- April 8, 2020
Working their way through the usual drills, members of the Olympia boys water polo team get in their reps.
It’s humid and warm inside the Rosen YMCA Aquatic Center on I-Drive, but the water is just fine, and things feel as they should. In other words, it’s another tough practice led by head coach Stephanie Johnson Possell.
Then a break is called as Johnson Possell gets the team together in the center of the pool for a big announcement: Senior Luke Carey had just been named OCPS Male Athlete of the Year.
“I was shocked, because I know there are so many incredible athletes throughout the county,” Carey said. “And at first, I thought it was just water polo throughout the county, but when she said it was all sports, I thought it was crazy. There are baseball players and football players going D1 — to SEC schools — and I didn’t compare.”
Coming into his final year at Olympia, he knew the expectations would be high — for him and the team — but he didn’t know an award like that would come his way, despite how well the squad has done this season.
A year after winning the state title, the Titans had a target on their backs, and despite getting their best shots in, only one team has managed to best Olympia. That team was Gulliver Prep, which took an 9-8 overtime win in the Ian Supra Tournament in early March that broke the Titans’ 16-game win streak.
“The team was devastated … we were distraught,” Carey said. “That lit a fire in us in the pool — we’ve been a lot more focused than we were at the beginning of the year, from our starters all the way to all of our bench players I’ve seen a change that needed to happen.”
That lone blip of failure is the only tarnish on an otherwise incredible 26-1 season so far for the Titans, and for Carey it’s been one of equal success. On the stat sheet alone, he leads the team in goals, assists, steals and shot blocks, and this season, he became the record-holder for goals in a season. The 118th goal came in April, though he hasn’t stopped there — right now, he has more than 140 goals.
Carey’s record-setting abilities in the pool are impressive enough, but add in the fact that he’s only been playing since just before high school, and it makes the accomplishments even more amazing.
“I played like, football, baseball, basketball and soccer — I played it all — and then my mom took me to a game in eighth grade to watch Olympia, and I told my mom, ‘I can’t do that,’” Carey said. “I can swim, but four quarters treading water — swimming up and down — that’s a no-go.”
Carey isn’t alone in being introduced to the sport late, Johnson Possell said — almost every athlete comes into the sport having never played before.

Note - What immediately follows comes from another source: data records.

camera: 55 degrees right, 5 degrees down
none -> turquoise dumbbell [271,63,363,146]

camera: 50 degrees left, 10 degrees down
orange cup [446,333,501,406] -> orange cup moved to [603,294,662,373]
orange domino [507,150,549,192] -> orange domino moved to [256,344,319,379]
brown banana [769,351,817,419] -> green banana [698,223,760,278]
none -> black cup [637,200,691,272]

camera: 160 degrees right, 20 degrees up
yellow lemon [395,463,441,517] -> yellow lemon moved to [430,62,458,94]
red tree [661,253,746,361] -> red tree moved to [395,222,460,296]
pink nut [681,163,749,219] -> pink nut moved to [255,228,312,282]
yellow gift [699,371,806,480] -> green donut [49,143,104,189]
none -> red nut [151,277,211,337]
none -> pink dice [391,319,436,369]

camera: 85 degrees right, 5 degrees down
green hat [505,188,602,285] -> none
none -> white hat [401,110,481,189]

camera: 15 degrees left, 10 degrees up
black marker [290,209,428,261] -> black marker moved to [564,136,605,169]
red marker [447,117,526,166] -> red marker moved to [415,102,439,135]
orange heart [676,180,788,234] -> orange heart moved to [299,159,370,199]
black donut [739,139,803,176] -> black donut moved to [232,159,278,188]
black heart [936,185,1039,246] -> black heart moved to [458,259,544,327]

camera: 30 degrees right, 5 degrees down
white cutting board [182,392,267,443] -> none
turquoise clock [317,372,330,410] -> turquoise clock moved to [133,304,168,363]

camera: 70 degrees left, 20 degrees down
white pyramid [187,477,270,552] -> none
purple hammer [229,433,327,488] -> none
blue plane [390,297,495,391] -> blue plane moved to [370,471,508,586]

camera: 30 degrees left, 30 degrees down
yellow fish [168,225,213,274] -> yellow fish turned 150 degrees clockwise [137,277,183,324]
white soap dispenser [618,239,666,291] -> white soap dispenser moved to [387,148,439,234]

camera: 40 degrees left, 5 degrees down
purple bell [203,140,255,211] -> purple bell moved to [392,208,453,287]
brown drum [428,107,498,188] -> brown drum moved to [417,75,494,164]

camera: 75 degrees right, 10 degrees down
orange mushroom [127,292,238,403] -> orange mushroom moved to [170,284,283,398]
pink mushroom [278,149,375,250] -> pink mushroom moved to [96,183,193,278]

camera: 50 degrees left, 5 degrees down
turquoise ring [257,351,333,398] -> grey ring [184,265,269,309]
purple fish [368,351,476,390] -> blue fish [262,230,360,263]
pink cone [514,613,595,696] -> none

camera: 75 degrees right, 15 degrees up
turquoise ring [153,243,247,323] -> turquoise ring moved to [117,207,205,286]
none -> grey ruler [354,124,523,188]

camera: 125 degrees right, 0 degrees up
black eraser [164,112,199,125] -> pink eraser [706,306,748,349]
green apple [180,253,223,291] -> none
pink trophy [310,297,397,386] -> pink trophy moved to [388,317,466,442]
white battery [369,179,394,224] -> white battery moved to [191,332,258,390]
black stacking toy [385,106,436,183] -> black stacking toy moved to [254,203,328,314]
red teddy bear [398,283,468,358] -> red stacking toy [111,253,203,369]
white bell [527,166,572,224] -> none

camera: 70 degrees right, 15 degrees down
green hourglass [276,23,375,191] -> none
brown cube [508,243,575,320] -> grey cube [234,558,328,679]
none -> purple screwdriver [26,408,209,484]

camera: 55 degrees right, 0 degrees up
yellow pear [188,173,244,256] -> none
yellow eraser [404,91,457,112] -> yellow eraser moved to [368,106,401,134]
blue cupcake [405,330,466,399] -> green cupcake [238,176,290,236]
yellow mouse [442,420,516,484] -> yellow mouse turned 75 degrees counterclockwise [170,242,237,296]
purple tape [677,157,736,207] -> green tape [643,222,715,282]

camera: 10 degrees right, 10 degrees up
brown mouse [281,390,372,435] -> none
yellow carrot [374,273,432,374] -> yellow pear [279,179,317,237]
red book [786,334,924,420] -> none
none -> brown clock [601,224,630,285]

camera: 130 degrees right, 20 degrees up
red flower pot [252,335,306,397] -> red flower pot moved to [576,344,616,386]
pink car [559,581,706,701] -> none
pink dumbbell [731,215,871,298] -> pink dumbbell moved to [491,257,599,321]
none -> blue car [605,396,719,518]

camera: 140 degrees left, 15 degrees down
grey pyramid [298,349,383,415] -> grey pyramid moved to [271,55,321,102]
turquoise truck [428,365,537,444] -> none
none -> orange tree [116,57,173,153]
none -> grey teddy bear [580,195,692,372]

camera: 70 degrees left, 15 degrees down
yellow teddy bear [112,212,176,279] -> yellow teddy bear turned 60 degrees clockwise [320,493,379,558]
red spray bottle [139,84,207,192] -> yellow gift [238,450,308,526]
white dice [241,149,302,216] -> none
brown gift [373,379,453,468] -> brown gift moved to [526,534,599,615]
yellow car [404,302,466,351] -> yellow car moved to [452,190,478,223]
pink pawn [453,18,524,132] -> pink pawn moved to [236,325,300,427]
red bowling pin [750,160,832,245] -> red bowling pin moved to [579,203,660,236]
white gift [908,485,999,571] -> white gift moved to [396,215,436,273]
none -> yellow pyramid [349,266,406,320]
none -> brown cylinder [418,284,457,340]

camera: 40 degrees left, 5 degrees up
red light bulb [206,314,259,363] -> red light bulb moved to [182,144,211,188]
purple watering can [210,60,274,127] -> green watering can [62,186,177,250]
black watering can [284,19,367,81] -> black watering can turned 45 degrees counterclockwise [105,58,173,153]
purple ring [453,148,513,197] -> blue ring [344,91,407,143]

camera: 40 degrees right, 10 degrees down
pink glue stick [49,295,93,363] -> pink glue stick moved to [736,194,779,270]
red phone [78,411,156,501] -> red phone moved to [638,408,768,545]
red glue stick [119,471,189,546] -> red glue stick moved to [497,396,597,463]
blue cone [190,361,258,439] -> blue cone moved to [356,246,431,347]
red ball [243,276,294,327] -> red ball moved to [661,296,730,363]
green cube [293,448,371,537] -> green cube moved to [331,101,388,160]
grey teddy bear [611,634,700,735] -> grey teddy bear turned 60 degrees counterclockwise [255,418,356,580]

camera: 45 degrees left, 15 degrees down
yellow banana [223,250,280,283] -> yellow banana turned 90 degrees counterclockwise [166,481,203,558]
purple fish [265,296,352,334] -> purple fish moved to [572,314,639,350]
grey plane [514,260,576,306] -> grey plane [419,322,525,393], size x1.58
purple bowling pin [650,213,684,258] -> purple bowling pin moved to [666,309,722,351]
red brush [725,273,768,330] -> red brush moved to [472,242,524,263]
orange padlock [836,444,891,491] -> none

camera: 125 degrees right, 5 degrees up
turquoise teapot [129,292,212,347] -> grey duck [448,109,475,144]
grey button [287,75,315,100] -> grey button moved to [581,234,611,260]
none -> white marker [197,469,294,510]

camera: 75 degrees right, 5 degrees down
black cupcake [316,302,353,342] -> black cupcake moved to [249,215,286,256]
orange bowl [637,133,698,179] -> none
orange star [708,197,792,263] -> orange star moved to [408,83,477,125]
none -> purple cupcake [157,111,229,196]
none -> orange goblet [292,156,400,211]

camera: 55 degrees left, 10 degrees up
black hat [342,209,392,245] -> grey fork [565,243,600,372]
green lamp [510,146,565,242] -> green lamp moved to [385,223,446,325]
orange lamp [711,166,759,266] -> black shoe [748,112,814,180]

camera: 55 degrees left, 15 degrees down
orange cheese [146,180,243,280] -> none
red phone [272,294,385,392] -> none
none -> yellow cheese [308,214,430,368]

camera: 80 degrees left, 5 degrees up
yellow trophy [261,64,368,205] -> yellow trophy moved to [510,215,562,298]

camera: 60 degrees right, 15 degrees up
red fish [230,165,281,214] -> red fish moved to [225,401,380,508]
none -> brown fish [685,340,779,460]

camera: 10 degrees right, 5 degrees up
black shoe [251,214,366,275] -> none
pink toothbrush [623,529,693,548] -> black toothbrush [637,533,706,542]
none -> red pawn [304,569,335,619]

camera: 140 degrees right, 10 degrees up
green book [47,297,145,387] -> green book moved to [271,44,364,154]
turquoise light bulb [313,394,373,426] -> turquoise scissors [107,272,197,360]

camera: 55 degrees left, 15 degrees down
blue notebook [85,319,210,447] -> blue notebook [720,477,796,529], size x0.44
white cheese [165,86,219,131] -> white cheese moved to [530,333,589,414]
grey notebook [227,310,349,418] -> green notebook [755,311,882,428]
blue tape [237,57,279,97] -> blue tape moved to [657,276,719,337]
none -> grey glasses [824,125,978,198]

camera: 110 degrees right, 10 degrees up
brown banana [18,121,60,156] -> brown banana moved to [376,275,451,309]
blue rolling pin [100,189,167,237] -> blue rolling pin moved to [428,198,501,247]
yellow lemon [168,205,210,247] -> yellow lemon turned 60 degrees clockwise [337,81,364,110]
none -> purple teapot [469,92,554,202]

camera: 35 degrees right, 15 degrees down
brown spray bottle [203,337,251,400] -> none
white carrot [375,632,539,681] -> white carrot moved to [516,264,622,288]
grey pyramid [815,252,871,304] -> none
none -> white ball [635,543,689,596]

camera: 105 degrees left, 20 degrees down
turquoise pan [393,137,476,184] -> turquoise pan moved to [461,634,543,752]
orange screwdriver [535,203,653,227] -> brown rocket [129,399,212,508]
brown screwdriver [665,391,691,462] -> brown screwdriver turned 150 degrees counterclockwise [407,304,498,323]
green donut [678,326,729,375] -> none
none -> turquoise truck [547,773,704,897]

“It’s always fun watching all athletes develop in water polo, because they come in as freshman, and they have no experience whatsoever,” Johnson Possell said. “So it’s very rewarding to watch all athletes grow. When you have an athlete who has some skill from other sports and puts it together with their swimming ability, it’s magic. Luke is a competitor — he plays and competes at everything he does.”
Luckily for Carey and the others, they have Johnson Possell to lead the way and help them reach their true potential. It’s been her guidance that has really helped push him to being one of the best players in the state, Carey said. Throughout his life in sports, no one coaches quite like Johnson Possell.
“Just being able to hop into a sport, and be able to learn and grow so quickly with a coach that knows so much about the game and is willing to push you really hard... that is one of the reasons why we are so successful,” Carey said. “I’ve played a lot of sports, and this is the coach that has pushed me the hardest out of any of them.”
“I was shocked, because I know there are so many incredible athletes throughout the county. And at first, I thought it was just water polo throughout the county, but when she said it was all sports, I thought it was crazy.
— Luke Carey
Although there is a lot to celebrate right now, the biggest task for Carey and the Titans lies ahead in the FHSAA state semifinals this weekend in Boca Raton.
On Friday, May 10, the Titans will take on St. Thomas Aquinas (22-4) — which Olympia beat twice this season — in the semis. If they win, they more than likely will get another shot at Gulliver Prep.
With the Titans’ last game — a regional final win over Seminole — taking place Friday, April 26, it will have been two weeks since they have seen any action.
“It’s been tough,” Carey said. “That’s been one of our main concerns — not being able to play at a high level until then. We’ve just been practicing against each other really hard, and that’s one of the things we haven’t been doing all year.”
This weekend’s match(es) will be the last for Carey in his legendary high-school career, but the future University of Florida Gator — who plans on trying out for the club water polo team — is already thinking of what kind of legacy he hopes to leave at Olympia High.
“I want people to remember me as a guy who came in and busted his butt, and came from nothing and became the best,” Carey said. “We’re trying to show the freshmen that you have to do the work to be the best — it doesn’t just happen. I want people to remember me as the guy who was completely dominant in his sport — I think that would be a pretty cool legacy to leave.”